_Exercise_. Every entry should be returned exactly. Omit none of them.

─── Data to process

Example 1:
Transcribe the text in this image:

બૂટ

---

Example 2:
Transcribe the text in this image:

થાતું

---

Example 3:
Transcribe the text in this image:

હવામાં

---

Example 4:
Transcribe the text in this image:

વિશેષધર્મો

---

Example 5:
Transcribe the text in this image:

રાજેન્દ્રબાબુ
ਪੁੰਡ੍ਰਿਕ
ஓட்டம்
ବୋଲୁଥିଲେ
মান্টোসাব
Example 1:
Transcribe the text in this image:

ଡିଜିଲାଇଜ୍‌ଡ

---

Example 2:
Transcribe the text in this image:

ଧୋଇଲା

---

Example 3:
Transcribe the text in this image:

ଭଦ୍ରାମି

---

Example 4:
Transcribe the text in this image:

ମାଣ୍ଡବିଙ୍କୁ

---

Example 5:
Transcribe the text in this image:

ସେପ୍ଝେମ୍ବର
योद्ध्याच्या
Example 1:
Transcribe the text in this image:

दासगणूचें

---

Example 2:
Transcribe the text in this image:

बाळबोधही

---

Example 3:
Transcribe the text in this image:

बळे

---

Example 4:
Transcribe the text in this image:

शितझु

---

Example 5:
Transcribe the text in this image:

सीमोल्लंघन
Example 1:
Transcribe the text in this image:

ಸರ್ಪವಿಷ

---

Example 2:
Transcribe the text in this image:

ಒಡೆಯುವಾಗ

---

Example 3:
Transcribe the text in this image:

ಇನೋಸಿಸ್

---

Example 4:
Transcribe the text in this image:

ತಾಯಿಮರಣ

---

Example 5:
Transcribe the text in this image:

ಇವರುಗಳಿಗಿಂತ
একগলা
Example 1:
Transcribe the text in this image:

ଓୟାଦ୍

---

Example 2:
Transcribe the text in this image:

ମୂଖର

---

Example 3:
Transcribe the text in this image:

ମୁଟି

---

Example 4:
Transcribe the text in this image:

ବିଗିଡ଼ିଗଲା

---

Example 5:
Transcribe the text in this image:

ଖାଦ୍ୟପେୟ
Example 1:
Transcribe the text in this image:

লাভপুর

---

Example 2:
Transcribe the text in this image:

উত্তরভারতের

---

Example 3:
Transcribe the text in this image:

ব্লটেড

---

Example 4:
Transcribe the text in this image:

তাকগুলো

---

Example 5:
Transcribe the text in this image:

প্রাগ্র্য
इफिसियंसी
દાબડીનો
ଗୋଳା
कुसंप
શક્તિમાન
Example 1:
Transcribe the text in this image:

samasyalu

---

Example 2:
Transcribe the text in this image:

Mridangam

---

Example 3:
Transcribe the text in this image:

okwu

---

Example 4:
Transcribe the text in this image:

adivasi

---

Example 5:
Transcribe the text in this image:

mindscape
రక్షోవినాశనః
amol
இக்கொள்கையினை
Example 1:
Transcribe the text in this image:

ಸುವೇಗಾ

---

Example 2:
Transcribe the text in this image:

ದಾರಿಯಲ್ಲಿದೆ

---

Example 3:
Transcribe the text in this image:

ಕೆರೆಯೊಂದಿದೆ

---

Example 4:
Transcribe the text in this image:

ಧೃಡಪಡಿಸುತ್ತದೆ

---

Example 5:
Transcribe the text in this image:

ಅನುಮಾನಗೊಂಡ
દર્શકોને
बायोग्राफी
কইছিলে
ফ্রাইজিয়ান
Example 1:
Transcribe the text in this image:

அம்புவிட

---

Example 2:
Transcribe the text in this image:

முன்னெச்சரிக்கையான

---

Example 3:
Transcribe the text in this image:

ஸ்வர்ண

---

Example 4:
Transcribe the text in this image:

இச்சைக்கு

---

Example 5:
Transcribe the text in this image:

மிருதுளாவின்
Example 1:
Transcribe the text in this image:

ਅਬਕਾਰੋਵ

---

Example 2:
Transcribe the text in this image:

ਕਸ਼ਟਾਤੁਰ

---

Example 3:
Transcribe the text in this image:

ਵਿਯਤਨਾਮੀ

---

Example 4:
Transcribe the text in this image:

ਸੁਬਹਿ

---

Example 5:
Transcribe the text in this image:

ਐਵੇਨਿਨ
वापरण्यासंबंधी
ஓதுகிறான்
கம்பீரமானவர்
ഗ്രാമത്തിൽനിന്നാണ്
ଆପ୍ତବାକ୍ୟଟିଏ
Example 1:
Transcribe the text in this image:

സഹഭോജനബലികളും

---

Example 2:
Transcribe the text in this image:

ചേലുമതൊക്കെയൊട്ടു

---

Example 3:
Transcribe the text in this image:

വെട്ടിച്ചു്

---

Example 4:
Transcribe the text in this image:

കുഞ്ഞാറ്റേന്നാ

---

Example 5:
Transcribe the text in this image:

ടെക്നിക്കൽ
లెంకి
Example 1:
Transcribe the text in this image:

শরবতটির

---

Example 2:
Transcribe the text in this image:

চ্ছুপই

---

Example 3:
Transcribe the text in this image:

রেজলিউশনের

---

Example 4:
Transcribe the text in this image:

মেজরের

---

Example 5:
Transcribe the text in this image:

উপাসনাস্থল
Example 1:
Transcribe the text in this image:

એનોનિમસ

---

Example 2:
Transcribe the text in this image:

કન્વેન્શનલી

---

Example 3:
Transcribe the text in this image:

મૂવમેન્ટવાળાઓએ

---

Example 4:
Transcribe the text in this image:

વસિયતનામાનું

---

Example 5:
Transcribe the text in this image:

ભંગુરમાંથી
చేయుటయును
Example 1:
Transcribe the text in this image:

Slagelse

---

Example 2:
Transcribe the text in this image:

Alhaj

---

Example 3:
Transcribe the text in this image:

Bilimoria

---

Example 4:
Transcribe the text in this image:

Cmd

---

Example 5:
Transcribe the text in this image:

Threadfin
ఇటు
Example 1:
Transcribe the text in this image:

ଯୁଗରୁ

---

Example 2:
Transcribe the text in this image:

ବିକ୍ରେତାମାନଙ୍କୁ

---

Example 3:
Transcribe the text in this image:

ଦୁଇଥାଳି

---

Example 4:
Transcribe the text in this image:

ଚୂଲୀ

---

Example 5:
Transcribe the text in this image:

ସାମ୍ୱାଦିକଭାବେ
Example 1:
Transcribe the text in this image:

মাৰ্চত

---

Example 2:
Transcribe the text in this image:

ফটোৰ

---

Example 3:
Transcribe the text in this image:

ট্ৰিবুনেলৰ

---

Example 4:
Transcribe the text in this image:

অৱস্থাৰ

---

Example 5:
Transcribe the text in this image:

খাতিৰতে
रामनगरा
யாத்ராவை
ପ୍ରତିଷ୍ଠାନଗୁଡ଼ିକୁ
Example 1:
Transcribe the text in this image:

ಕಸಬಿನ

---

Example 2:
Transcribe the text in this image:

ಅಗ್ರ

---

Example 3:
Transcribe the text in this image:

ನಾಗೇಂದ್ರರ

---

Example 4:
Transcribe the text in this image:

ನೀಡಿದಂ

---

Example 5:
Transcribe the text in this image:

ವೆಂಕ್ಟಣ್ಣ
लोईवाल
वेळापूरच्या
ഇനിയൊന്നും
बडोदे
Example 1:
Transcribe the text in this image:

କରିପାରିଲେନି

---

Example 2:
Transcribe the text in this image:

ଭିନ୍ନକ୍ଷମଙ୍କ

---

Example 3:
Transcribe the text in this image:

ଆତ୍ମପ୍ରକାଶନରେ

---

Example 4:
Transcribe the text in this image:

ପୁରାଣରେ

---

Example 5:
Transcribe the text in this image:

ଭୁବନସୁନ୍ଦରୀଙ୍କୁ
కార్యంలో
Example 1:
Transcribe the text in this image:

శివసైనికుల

──────

_Exercise output_.
Example 1:
Transcribe the text in this image:

બૂટ

---

Example 2:
Transcribe the text in this image:

થાતું

---

Example 3:
Transcribe the text in this image:

હવામાં

---

Example 4:
Transcribe the text in this image:

વિશેષધર્મો

---

Example 5:
Transcribe the text in this image:

રાજેન્દ્રબાબુ
ਪੁੰਡ੍ਰਿਕ
ஓட்டம்
ବୋଲୁଥିଲେ
মান্টোসাব
Example 1:
Transcribe the text in this image:

ଡିଜିଲାଇଜ୍‌ଡ

---

Example 2:
Transcribe the text in this image:

ଧୋଇଲା

---

Example 3:
Transcribe the text in this image:

ଭଦ୍ରାମି

---

Example 4:
Transcribe the text in this image:

ମାଣ୍ଡବିଙ୍କୁ

---

Example 5:
Transcribe the text in this image:

ସେପ୍ଝେମ୍ବର
योद्ध्याच्या
Example 1:
Transcribe the text in this image:

दासगणूचें

---

Example 2:
Transcribe the text in this image:

बाळबोधही

---

Example 3:
Transcribe the text in this image:

बळे

---

Example 4:
Transcribe the text in this image:

शितझु

---

Example 5:
Transcribe the text in this image:

सीमोल्लंघन
Example 1:
Transcribe the text in this image:

ಸರ್ಪವಿಷ

---

Example 2:
Transcribe the text in this image:

ಒಡೆಯುವಾಗ

---

Example 3:
Transcribe the text in this image:

ಇನೋಸಿಸ್

---

Example 4:
Transcribe the text in this image:

ತಾಯಿಮರಣ

---

Example 5:
Transcribe the text in this image:

ಇವರುಗಳಿಗಿಂತ
একগলা
Example 1:
Transcribe the text in this image:

ଓୟାଦ୍

---

Example 2:
Transcribe the text in this image:

ମୂଖର

---

Example 3:
Transcribe the text in this image:

ମୁଟି

---

Example 4:
Transcribe the text in this image:

ବିଗିଡ଼ିଗଲା

---

Example 5:
Transcribe the text in this image:

ଖାଦ୍ୟପେୟ
Example 1:
Transcribe the text in this image:

লাভপুর

---

Example 2:
Transcribe the text in this image:

উত্তরভারতের

---

Example 3:
Transcribe the text in this image:

ব্লটেড

---

Example 4:
Transcribe the text in this image:

তাকগুলো

---

Example 5:
Transcribe the text in this image:

প্রাগ্র্য
इफिसियंसी
દાબડીનો
ଗୋଳା
कुसंप
શક્તિમાન
Example 1:
Transcribe the text in this image:

samasyalu

---

Example 2:
Transcribe the text in this image:

Mridangam

---

Example 3:
Transcribe the text in this image:

okwu

---

Example 4:
Transcribe the text in this image:

adivasi

---

Example 5:
Transcribe the text in this image:

mindscape
రక్షోవినాశనః
amol
இக்கொள்கையினை
Example 1:
Transcribe the text in this image:

ಸುವೇಗಾ

---

Example 2:
Transcribe the text in this image:

ದಾರಿಯಲ್ಲಿದೆ

---

Example 3:
Transcribe the text in this image:

ಕೆರೆಯೊಂದಿದೆ

---

Example 4:
Transcribe the text in this image:

ಧೃಡಪಡಿಸುತ್ತದೆ

---

Example 5:
Transcribe the text in this image:

ಅನುಮಾನಗೊಂಡ
દર્શકોને
बायोग्राफी
কইছিলে
ফ্রাইজিয়ান
Example 1:
Transcribe the text in this image:

அம்புவிட

---

Example 2:
Transcribe the text in this image:

முன்னெச்சரிக்கையான

---

Example 3:
Transcribe the text in this image:

ஸ்வர்ண

---

Example 4:
Transcribe the text in this image:

இச்சைக்கு

---

Example 5:
Transcribe the text in this image:

மிருதுளாவின்
Example 1:
Transcribe the text in this image:

ਅਬਕਾਰੋਵ

---

Example 2:
Transcribe the text in this image:

ਕਸ਼ਟਾਤੁਰ

---

Example 3:
Transcribe the text in this image:

ਵਿਯਤਨਾਮੀ

---

Example 4:
Transcribe the text in this image:

ਸੁਬਹਿ

---

Example 5:
Transcribe the text in this image:

ਐਵੇਨਿਨ
वापरण्यासंबंधी
ஓதுகிறான்
கம்பீரமானவர்
ഗ്രാമത്തിൽനിന്നാണ്
ଆପ୍ତବାକ୍ୟଟିଏ
Example 1:
Transcribe the text in this image:

സഹഭോജനബലികളും

---

Example 2:
Transcribe the text in this image:

ചേലുമതൊക്കെയൊട്ടു

---

Example 3:
Transcribe the text in this image:

വെട്ടിച്ചു്

---

Example 4:
Transcribe the text in this image:

കുഞ്ഞാറ്റേന്നാ

---

Example 5:
Transcribe the text in this image:

ടെക്നിക്കൽ
లెంకి
Example 1:
Transcribe the text in this image:

শরবতটির

---

Example 2:
Transcribe the text in this image:

চ্ছুপই

---

Example 3:
Transcribe the text in this image:

রেজলিউশনের

---

Example 4:
Transcribe the text in this image:

মেজরের

---

Example 5:
Transcribe the text in this image:

উপাসনাস্থল
Example 1:
Transcribe the text in this image:

એનોનિમસ

---

Example 2:
Transcribe the text in this image:

કન્વેન્શનલી

---

Example 3:
Transcribe the text in this image:

મૂવમેન્ટવાળાઓએ

---

Example 4:
Transcribe the text in this image:

વસિયતનામાનું

---

Example 5:
Transcribe the text in this image:

ભંગુરમાંથી
చేయుటయును
Example 1:
Transcribe the text in this image:

Slagelse

---

Example 2:
Transcribe the text in this image:

Alhaj

---

Example 3:
Transcribe the text in this image:

Bilimoria

---

Example 4:
Transcribe the text in this image:

Cmd

---

Example 5:
Transcribe the text in this image:

Threadfin
ఇటు
Example 1:
Transcribe the text in this image:

ଯୁଗରୁ

---

Example 2:
Transcribe the text in this image:

ବିକ୍ରେତାମାନଙ୍କୁ

---

Example 3:
Transcribe the text in this image:

ଦୁଇଥାଳି

---

Example 4:
Transcribe the text in this image:

ଚୂଲୀ

---

Example 5:
Transcribe the text in this image:

ସାମ୍ୱାଦିକଭାବେ
Example 1:
Transcribe the text in this image:

মাৰ্চত

---

Example 2:
Transcribe the text in this image:

ফটোৰ

---

Example 3:
Transcribe the text in this image:

ট্ৰিবুনেলৰ

---

Example 4:
Transcribe the text in this image:

অৱস্থাৰ

---

Example 5:
Transcribe the text in this image:

খাতিৰতে
रामनगरा
யாத்ராவை
ପ୍ରତିଷ୍ଠାନଗୁଡ଼ିକୁ
Example 1:
Transcribe the text in this image:

ಕಸಬಿನ

---

Example 2:
Transcribe the text in this image:

ಅಗ್ರ

---

Example 3:
Transcribe the text in this image:

ನಾಗೇಂದ್ರರ

---

Example 4:
Transcribe the text in this image:

ನೀಡಿದಂ

---

Example 5:
Transcribe the text in this image:

ವೆಂಕ್ಟಣ್ಣ
लोईवाल
वेळापूरच्या
ഇനിയൊന്നും
बडोदे
Example 1:
Transcribe the text in this image:

କରିପାରିଲେନି

---

Example 2:
Transcribe the text in this image:

ଭିନ୍ନକ୍ଷମଙ୍କ

---

Example 3:
Transcribe the text in this image:

ଆତ୍ମପ୍ରକାଶନରେ

---

Example 4:
Transcribe the text in this image:

ପୁରାଣରେ

---

Example 5:
Transcribe the text in this image:

ଭୁବନସୁନ୍ଦରୀଙ୍କୁ
కార్యంలో
Example 1:
Transcribe the text in this image:

శివసైనికుల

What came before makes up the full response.